从代码中可以看到出现这个错误的原因是"/admin/reassign_partitions"不存在了，但是当前topic的AR和预期的不一致。这个原因一般是由于迁移的时候broker那边报错了，然后将节点删除了，并没有进行迁移。具体原因需要看下broker的controller的日志。

2.2 broker如何进行迁移

2.2.1 入口

broker的controller节点负责partiton的迁移工作，在broker被选为controller节点的时候会watch "/admin/reassign_partitions" 节点的变化。

private def registerReassignedPartitionsListener() = {
    zkUtils.zkClient.subscribeDataChanges(ZkUtils.ReassignPartitionsPath, partitionReassignedListener)
  }

所以迁移的工作主要在partitionReassignedListener中，controller watch到"/admin/reassign_partitions"节点数据变化后，会读取该数据内容，并跳过正在删除的partiton，进行迁移工作。

class PartitionsReassignedListener(controller: KafkaController) extends IZkDataListener with Logging {
  this.logIdent = "[PartitionsReassignedListener on " + controller.config.brokerId + "]: "
  val zkUtils = controller.controllerContext.zkUtils
  val controllerContext = controller.controllerContext

  @throws(classOf[Exception])
  def handleDataChange(dataPath: String, data: Object) {
    val partitionsReassignmentData = zkUtils.parsePartitionReassignmentData(data.toString) // 读取"/admin/reassign_partitions"节点内的数据，封装成[TopicAndPartition, relipcs] 的形式
    val partitionsToBeReassigned = inLock(controllerContext.controllerLock) {
      partitionsReassignmentData.filterNot(p => controllerContext.partitionsBeingReassigned.contains(p._1))
    }
    partitionsToBeReassigned.foreach { partitionToBeReassigned => // 迁移每一个partiton
      inLock(controllerContext.controllerLock) {
        if(controller.deleteTopicManager.isTopicQueuedUpForDeletion(partitionToBeReassigned._1.topic)) { // 正在删除的则跳过
          error("Skipping reassignment of partition %s for topic %s since it is currently being deleted"
            .format(partitionToBeReassigned._1, partitionToBeReassigned._1.topic))
          controller.removePartitionFromReassignedPartitions(partitionToBeReassigned._1)
        } else {
          val context = new ReassignedPartitionsContext(partitionToBeReassigned._2) // 将目标replica列表封装成ReassignedPartitionsContext
          controller.initiateReassignReplicasForTopicPartition(partitionToBeReassigned._1, context) // 重点，以上都是读取，这里才是真正的迁移工作
        }
      }
    }
  }

2.2.2 KafkaController#initiateReassignReplicasForTopicPartition()

initiateReassignReplicasForTopicPartition进行迁移工作。

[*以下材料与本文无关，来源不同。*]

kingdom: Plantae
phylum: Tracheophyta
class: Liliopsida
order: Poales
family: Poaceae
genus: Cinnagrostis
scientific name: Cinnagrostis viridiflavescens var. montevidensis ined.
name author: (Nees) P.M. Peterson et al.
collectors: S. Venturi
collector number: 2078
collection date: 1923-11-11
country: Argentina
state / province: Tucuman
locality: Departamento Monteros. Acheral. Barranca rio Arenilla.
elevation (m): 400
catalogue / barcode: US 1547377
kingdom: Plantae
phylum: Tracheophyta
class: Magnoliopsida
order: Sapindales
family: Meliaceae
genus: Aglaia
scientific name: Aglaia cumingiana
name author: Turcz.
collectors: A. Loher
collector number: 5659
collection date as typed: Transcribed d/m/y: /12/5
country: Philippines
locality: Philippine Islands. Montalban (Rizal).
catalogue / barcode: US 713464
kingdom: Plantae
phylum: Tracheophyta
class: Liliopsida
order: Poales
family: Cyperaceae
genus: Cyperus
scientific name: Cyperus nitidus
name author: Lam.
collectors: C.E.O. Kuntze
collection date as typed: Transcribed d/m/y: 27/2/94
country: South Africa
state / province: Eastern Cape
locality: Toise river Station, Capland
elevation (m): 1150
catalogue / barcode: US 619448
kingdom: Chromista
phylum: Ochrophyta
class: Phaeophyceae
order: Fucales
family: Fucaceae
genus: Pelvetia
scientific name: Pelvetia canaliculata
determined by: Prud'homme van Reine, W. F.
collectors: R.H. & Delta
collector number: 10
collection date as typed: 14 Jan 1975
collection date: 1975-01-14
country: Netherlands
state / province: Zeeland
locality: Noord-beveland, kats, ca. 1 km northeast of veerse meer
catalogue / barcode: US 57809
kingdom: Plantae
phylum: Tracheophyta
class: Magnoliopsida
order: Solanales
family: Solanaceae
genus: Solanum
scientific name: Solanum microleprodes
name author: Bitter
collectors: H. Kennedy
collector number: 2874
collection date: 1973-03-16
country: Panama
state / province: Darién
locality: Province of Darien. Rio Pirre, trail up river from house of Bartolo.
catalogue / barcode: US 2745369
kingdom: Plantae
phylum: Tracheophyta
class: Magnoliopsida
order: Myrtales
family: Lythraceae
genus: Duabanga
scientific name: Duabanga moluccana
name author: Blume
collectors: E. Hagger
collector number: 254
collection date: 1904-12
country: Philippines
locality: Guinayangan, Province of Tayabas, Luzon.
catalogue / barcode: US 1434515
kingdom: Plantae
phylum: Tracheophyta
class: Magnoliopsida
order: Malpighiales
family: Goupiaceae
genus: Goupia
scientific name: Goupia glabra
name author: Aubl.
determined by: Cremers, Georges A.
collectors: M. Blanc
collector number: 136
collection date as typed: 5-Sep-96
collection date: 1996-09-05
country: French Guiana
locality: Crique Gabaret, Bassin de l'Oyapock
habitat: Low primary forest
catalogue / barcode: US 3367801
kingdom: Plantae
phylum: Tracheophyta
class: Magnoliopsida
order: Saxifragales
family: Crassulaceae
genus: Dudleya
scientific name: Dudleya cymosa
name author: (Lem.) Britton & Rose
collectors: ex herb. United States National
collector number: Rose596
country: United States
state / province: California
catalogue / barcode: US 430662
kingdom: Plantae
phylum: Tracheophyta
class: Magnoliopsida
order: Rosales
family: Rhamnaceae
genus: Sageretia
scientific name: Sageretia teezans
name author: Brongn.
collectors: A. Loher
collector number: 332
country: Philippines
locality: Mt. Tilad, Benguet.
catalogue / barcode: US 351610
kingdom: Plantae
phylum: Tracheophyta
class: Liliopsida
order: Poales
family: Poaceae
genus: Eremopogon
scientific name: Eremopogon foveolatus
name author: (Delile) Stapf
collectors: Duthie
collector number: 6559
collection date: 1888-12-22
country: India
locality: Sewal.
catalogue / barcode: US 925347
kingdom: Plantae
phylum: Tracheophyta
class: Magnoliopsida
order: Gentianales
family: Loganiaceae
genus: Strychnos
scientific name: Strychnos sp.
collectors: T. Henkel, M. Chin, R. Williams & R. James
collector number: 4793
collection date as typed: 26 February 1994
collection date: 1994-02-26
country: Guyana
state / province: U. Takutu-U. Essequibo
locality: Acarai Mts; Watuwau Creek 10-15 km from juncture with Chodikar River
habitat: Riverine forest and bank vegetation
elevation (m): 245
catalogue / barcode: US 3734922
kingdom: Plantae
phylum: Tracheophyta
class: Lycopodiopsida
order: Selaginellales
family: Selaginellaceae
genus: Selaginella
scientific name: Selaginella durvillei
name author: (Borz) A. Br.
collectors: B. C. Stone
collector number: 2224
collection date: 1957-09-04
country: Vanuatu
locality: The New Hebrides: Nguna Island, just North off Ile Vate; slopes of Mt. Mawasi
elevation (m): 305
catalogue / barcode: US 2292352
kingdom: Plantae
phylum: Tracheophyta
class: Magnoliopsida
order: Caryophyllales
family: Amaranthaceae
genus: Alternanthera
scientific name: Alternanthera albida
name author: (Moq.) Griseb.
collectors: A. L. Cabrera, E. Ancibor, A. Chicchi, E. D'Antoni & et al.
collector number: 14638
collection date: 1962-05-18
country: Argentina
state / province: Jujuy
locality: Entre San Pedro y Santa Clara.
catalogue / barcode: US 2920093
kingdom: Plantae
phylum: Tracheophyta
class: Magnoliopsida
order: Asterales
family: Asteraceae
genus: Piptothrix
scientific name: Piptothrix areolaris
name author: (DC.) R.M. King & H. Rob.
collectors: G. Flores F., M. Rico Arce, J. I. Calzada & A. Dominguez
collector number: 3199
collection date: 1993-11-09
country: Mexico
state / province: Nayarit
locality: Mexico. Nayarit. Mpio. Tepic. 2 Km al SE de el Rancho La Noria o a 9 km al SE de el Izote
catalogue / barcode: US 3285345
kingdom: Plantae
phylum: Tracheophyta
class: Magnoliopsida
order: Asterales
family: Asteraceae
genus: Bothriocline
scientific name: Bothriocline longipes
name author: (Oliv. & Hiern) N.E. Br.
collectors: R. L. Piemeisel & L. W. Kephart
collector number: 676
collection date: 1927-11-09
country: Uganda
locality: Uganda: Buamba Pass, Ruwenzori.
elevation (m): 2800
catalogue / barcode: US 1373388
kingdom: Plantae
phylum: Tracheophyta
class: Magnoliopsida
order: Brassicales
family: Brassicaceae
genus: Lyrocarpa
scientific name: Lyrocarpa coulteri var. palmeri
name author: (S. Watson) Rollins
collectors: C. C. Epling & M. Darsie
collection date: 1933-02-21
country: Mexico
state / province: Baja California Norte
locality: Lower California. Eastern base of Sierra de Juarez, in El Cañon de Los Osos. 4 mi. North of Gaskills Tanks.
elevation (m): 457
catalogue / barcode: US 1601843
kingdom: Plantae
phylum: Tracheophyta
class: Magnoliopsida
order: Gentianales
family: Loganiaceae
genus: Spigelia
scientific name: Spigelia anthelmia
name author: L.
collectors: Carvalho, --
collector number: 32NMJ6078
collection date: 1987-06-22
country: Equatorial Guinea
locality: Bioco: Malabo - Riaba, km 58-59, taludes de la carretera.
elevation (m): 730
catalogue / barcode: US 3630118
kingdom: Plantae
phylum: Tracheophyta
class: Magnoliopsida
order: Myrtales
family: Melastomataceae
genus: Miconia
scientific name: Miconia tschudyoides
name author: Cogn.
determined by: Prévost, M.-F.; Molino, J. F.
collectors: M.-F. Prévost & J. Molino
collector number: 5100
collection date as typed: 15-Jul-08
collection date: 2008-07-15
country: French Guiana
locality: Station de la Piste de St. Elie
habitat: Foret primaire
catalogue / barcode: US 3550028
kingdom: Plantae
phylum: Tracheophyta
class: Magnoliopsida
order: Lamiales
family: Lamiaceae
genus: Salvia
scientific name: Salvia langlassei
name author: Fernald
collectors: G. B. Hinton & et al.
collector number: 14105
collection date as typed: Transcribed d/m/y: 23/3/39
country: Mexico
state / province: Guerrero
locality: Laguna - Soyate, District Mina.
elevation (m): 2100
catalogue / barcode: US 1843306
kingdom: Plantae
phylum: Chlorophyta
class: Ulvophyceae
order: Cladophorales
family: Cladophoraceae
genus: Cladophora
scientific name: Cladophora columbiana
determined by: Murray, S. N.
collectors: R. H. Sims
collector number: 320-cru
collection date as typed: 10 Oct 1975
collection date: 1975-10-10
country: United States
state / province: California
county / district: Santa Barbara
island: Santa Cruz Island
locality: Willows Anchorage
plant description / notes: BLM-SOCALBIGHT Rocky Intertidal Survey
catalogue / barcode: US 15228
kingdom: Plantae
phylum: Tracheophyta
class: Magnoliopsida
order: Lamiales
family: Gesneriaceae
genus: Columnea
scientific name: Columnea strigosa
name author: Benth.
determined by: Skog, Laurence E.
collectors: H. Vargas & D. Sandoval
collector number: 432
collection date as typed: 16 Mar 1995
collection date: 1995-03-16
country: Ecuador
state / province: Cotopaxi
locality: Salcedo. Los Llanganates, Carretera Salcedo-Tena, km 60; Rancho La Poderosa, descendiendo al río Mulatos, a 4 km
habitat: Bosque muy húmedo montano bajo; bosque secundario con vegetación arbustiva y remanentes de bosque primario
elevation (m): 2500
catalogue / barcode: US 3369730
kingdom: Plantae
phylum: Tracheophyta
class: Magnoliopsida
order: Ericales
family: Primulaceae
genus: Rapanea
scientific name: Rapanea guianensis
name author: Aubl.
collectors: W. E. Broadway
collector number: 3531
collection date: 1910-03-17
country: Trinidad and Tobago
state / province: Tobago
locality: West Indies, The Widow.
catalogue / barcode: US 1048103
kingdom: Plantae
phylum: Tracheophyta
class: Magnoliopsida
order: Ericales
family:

但是他主要做一些校验工作，该方法中会watch该partiton的ISR变化情况，即监听“/brokers/topics/{topic}/partitions/{partiton}/state” 节点的变化, 这和迁移的原理有关系。

def initiateReassignReplicasForTopicPartition(topicAndPartition: TopicAndPartition,
                                        reassignedPartitionContext: ReassignedPartitionsContext) {
    val newReplicas = reassignedPartitionContext.newReplicas
    val topic = topicAndPartition.topic
    val partition = topicAndPartition.partition
    val aliveNewReplicas = newReplicas.filter(r => controllerContext.liveBrokerIds.contains(r)) // 根据broker的存活进行过滤
    try {
        // 重点, 从controllerContext中读取partition的AR
      val assignedReplicasOpt = controllerContext.partitionReplicaAssignment.get(topicAndPartition)
      assignedReplicasOpt match {
        case Some(assignedReplicas) =>
        // 如果ontrollerContext中AR和目标迁移列表相同，则抛异常。注意他们都是Seq类型，相同是指顺序也相同。
          if(assignedReplicas == newReplicas) {
            throw new KafkaException("Partition %s to be reassigned is already assigned to replicas".format(topicAndPartition) +
              " %s. Ignoring request for partition reassignment".format(newReplicas.mkString(",")))
          } else {
            if(aliveNewReplicas == newReplicas) { // 目标列表里的replic的broker都存活才能进行迁移
        
              watchIsrChangesForReassignedPartition(topic, partition, reassignedPartitionContext) // 重点，后面会分析
              controllerContext.partitionsBeingReassigned.put(topicAndPartition, reassignedPartitionContext)
            
              deleteTopicManager.markTopicIneligibleForDeletion(Set(topic))
              onPartitionReassignment(topicAndPartition, reassignedPartitionContext) // 重点，真正干活的，做迁移工作的
            } else { // 有不存活的，则抛出异常。
              // some replica in RAR is not alive. Fail partition reassignment
              throw new KafkaException("Only %s replicas out of the new set of replicas".format(aliveNewReplicas.mkString(",")) +
                " %s for partition %s to be reassigned are alive. ".format(newReplicas.mkString(","), topicAndPartition) +
                "Failing partition reassignment")
            }
          }
        case None => throw new KafkaException("Attempt to reassign partition %s that doesn't exist"
          .format(topicAndPartition))
      }
    } catch {
      case e: Throwable => error("Error completing reassignment of partition %s".format(topicAndPartition), e)
      // remove the partition from the admin path to unblock the admin client
      removePartitionFromReassignedPartitions(topicAndPartition) // 重点，一点迁移出问题，抛出异常，则会将"/admin/reassign_partitions"里的相应信息清空或者删除节点
    }
  }

2.2.3 KafkaController#onPartitionReassignment

真正的迁移步骤是在onPartitionReassignment完成的

def onPartitionReassignment(topicAndPartition: TopicAndPartition, reassignedPartitionContext: ReassignedPartitionsContext) {
    val reassignedReplicas = reassignedPartitionContext.newReplicas
    areReplicasInIsr(topicAndPartition.topic, topicAndPartition.partition, reassignedReplicas) match { // 判断目标迁移的replic是不是都在ISR中，都在的意思是目标迁移的replic列表是ISR的一个子集。例如ISR列表是[1，2，3]，目标迁移列表是[2,3]，则为true。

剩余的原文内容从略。